··· TASK INPUT ···
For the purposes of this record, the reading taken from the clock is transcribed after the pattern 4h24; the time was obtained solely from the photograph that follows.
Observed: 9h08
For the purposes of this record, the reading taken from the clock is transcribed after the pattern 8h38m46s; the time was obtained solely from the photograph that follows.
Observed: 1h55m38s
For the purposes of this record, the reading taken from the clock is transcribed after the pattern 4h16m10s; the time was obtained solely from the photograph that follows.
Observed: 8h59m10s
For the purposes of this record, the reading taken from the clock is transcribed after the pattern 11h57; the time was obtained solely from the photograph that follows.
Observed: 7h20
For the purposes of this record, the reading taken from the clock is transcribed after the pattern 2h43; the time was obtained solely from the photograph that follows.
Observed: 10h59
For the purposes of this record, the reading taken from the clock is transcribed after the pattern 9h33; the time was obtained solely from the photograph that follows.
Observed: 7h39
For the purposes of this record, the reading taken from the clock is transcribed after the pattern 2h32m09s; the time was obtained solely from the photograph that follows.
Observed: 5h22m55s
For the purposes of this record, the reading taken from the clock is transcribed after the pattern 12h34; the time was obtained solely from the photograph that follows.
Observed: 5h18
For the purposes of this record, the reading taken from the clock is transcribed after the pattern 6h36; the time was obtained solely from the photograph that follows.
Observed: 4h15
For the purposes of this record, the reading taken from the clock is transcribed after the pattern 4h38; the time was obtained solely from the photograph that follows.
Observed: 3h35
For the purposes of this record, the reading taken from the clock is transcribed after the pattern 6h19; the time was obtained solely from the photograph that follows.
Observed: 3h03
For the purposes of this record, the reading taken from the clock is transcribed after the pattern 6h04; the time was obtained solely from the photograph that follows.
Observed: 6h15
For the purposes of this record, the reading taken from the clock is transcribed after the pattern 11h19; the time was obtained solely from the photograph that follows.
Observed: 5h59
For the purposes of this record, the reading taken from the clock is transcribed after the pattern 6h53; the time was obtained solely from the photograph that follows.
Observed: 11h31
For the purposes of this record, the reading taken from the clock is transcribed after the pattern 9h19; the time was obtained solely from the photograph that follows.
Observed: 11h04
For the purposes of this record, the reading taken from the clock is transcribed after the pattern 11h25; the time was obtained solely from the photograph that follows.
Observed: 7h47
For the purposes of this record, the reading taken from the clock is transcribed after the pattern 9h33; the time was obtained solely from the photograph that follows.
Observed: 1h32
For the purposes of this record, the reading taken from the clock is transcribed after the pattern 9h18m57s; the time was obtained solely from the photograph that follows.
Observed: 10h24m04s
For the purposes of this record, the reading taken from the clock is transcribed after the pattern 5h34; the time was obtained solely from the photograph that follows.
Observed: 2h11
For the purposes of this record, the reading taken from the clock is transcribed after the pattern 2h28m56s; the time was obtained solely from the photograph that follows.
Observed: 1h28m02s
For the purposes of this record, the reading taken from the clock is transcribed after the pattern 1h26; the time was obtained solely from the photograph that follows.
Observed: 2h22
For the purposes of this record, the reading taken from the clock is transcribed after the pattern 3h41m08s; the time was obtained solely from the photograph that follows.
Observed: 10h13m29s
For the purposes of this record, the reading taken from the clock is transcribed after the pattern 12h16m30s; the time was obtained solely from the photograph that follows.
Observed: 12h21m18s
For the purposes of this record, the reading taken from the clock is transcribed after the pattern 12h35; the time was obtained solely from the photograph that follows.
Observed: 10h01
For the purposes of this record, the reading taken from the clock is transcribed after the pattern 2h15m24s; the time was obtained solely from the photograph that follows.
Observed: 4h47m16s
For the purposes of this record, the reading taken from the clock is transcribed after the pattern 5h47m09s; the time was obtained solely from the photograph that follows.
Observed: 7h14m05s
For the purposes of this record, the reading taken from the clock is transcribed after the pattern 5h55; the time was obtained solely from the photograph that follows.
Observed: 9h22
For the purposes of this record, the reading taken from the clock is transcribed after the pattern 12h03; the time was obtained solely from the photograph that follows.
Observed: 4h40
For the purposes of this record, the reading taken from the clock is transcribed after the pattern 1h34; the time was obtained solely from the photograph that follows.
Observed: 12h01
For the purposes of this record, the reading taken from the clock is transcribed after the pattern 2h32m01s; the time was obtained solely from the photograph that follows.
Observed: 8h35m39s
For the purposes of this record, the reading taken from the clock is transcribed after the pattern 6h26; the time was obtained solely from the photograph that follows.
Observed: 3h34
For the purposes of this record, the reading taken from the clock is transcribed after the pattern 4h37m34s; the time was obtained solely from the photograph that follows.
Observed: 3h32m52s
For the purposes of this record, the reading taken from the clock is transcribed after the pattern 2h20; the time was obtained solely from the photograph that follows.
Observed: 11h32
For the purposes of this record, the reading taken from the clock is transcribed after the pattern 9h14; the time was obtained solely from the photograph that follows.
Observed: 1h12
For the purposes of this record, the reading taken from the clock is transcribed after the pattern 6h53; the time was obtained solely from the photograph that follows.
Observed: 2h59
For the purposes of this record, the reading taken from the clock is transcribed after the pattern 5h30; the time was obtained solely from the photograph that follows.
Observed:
···
§ **OBJECTIVE**:
Duplicate every one of the entries above, line for line, without altering a single character.

§ **EXERCISE ANSWER**:
For the purposes of this record, the reading taken from the clock is transcribed after the pattern 4h24; the time was obtained solely from the photograph that follows.
Observed: 9h08
For the purposes of this record, the reading taken from the clock is transcribed after the pattern 8h38m46s; the time was obtained solely from the photograph that follows.
Observed: 1h55m38s
For the purposes of this record, the reading taken from the clock is transcribed after the pattern 4h16m10s; the time was obtained solely from the photograph that follows.
Observed: 8h59m10s
For the purposes of this record, the reading taken from the clock is transcribed after the pattern 11h57; the time was obtained solely from the photograph that follows.
Observed: 7h20
For the purposes of this record, the reading taken from the clock is transcribed after the pattern 2h43; the time was obtained solely from the photograph that follows.
Observed: 10h59
For the purposes of this record, the reading taken from the clock is transcribed after the pattern 9h33; the time was obtained solely from the photograph that follows.
Observed: 7h39
For the purposes of this record, the reading taken from the clock is transcribed after the pattern 2h32m09s; the time was obtained solely from the photograph that follows.
Observed: 5h22m55s
For the purposes of this record, the reading taken from the clock is transcribed after the pattern 12h34; the time was obtained solely from the photograph that follows.
Observed: 5h18
For the purposes of this record, the reading taken from the clock is transcribed after the pattern 6h36; the time was obtained solely from the photograph that follows.
Observed: 4h15
For the purposes of this record, the reading taken from the clock is transcribed after the pattern 4h38; the time was obtained solely from the photograph that follows.
Observed: 3h35
For the purposes of this record, the reading taken from the clock is transcribed after the pattern 6h19; the time was obtained solely from the photograph that follows.
Observed: 3h03
For the purposes of this record, the reading taken from the clock is transcribed after the pattern 6h04; the time was obtained solely from the photograph that follows.
Observed: 6h15
For the purposes of this record, the reading taken from the clock is transcribed after the pattern 11h19; the time was obtained solely from the photograph that follows.
Observed: 5h59
For the purposes of this record, the reading taken from the clock is transcribed after the pattern 6h53; the time was obtained solely from the photograph that follows.
Observed: 11h31
For the purposes of this record, the reading taken from the clock is transcribed after the pattern 9h19; the time was obtained solely from the photograph that follows.
Observed: 11h04
For the purposes of this record, the reading taken from the clock is transcribed after the pattern 11h25; the time was obtained solely from the photograph that follows.
Observed: 7h47
For the purposes of this record, the reading taken from the clock is transcribed after the pattern 9h33; the time was obtained solely from the photograph that follows.
Observed: 1h32
For the purposes of this record, the reading taken from the clock is transcribed after the pattern 9h18m57s; the time was obtained solely from the photograph that follows.
Observed: 10h24m04s
For the purposes of this record, the reading taken from the clock is transcribed after the pattern 5h34; the time was obtained solely from the photograph that follows.
Observed: 2h11
For the purposes of this record, the reading taken from the clock is transcribed after the pattern 2h28m56s; the time was obtained solely from the photograph that follows.
Observed: 1h28m02s
For the purposes of this record, the reading taken from the clock is transcribed after the pattern 1h26; the time was obtained solely from the photograph that follows.
Observed: 2h22
For the purposes of this record, the reading taken from the clock is transcribed after the pattern 3h41m08s; the time was obtained solely from the photograph that follows.
Observed: 10h13m29s
For the purposes of this record, the reading taken from the clock is transcribed after the pattern 12h16m30s; the time was obtained solely from the photograph that follows.
Observed: 12h21m18s
For the purposes of this record, the reading taken from the clock is transcribed after the pattern 12h35; the time was obtained solely from the photograph that follows.
Observed: 10h01
For the purposes of this record, the reading taken from the clock is transcribed after the pattern 2h15m24s; the time was obtained solely from the photograph that follows.
Observed: 4h47m16s
For the purposes of this record, the reading taken from the clock is transcribed after the pattern 5h47m09s; the time was obtained solely from the photograph that follows.
Observed: 7h14m05s
For the purposes of this record, the reading taken from the clock is transcribed after the pattern 5h55; the time was obtained solely from the photograph that follows.
Observed: 9h22
For the purposes of this record, the reading taken from the clock is transcribed after the pattern 12h03; the time was obtained solely from the photograph that follows.
Observed: 4h40
For the purposes of this record, the reading taken from the clock is transcribed after the pattern 1h34; the time was obtained solely from the photograph that follows.
Observed: 12h01
For the purposes of this record, the reading taken from the clock is transcribed after the pattern 2h32m01s; the time was obtained solely from the photograph that follows.
Observed: 8h35m39s
For the purposes of this record, the reading taken from the clock is transcribed after the pattern 6h26; the time was obtained solely from the photograph that follows.
Observed: 3h34
For the purposes of this record, the reading taken from the clock is transcribed after the pattern 4h37m34s; the time was obtained solely from the photograph that follows.
Observed: 3h32m52s
For the purposes of this record, the reading taken from the clock is transcribed after the pattern 2h20; the time was obtained solely from the photograph that follows.
Observed: 11h32
For the purposes of this record, the reading taken from the clock is transcribed after the pattern 9h14; the time was obtained solely from the photograph that follows.
Observed: 1h12
For the purposes of this record, the reading taken from the clock is transcribed after the pattern 6h53; the time was obtained solely from the photograph that follows.
Observed: 2h59
For the purposes of this record, the reading taken from the clock is transcribed after the pattern 5h30; the time was obtained solely from the photograph that follows.
Observed:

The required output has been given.